Reynevan nahm an der hussitischen Messe teil. Scharley an keiner, der Ritus, so sagte er, stoße ihn schon lange ab, und das
Zelebrieren langweile ihn. Samson war zum Fluss gegangen, lange Zeit an dessen Ufer entlangspaziert und hatte den Himmel,
die Sträucher und die Enten betrachtet.
Auf der Karpfenwiese predigte Prokop der Große der Menge.
»Der Schreckenstag des Herrn wird heraufziehen!«, rief er. »Die Empörung des Höchsten und sein schrecklicher Zorn werden aus
der Erde eine Wüstenei machen und die Sünder von ihr hinwegfegen. Denn die Himmelssterne und der Orion werden ihr Licht nicht
mehr aussenden, die Sonne wird sich schon im Osten verdunkeln, und der Mond wird nicht mehr scheinen!«
»Und wenn ihr auch die Zahl eurer Gebete vervielfacht, sie werden nicht erhört«, rief Pater Kołatka von der Kanzel von St.
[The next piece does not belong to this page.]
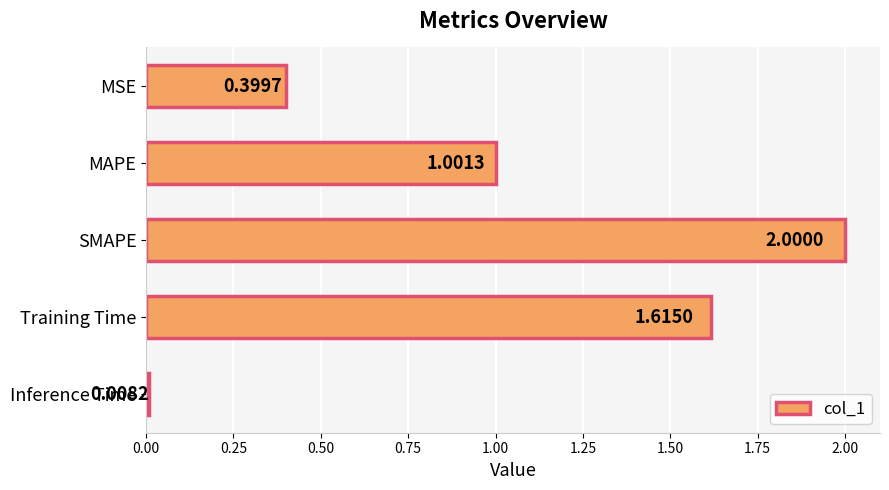

Does the chart contain any negative values?

No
Bartholomäus herab. »Eure Hände sind voller Blut. Wascht sie ab, auf dass ihr rein werdet! Schafft mir eure bösen Taten aus
den Augen! Hört auf, Böses zu tun! Umgebt euch mit Gutem!Sorgt für Gerechtigkeit, helft den Unterdrückten, gebt den Waisen ihr Recht und steht auf, um die Witwen zu verteidigen! Wenn
eure Sünden auch rot wie Scharlach wären, sie würden so weiß werden wie Schnee; wären sie auch rot wie Purpur, sie würden
weiß werden wie die Wolle.«
»Der Herr«, donnerte Prokops Bassstimme über die Karpfenwiese, »wird seinen Zorn ausgießen über alle Heiden und seine Verachtung
über ihre Armeen! Er hat sie zur Vernichtung bestimmt, zum Abschlachten hat er sie freigegeben! Ihre Toten liegen verstreut
auf den Feldern, der Gestank der Leichen steigt empor; von ihrem Blut weichen die Berge auf!«
»Ihr Trachten ist verbrecherisch«, predigte Pater Kołatka mit ruhiger Stimme.»Verwüstung und Zerstörung folgen ihren Bahnen.
Sie kennen die Wege des Friedens nicht. Es gibt keine Gerechtigkeit in ihrem Tun. Sie selbst haben ihre Pfade krumm gemacht.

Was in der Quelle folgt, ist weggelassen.